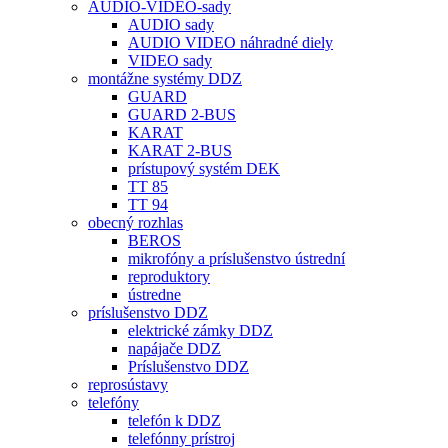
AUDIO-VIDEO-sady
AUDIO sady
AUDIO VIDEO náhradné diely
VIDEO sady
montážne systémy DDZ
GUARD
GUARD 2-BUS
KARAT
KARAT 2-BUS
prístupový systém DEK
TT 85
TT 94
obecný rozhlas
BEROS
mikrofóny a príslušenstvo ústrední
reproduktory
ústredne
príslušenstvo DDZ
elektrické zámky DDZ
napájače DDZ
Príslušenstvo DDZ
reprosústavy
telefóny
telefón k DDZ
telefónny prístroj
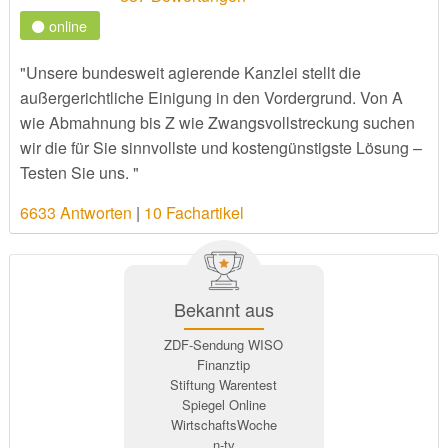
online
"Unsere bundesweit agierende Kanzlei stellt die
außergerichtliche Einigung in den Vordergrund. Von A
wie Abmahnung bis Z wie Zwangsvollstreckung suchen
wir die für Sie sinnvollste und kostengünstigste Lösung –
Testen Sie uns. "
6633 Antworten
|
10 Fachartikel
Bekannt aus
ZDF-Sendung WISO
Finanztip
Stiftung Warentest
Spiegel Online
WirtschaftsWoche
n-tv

● ● ● ● ● ● ●

**What you should do**. Give back exactly the lines from the one containing "Testen Sie uns." to the end of the material, both ends included.

**Exercise answer**.
Testen Sie uns. "
6633 Antworten
|
10 Fachartikel
Bekannt aus
ZDF-Sendung WISO
Finanztip
Stiftung Warentest
Spiegel Online
WirtschaftsWoche
n-tv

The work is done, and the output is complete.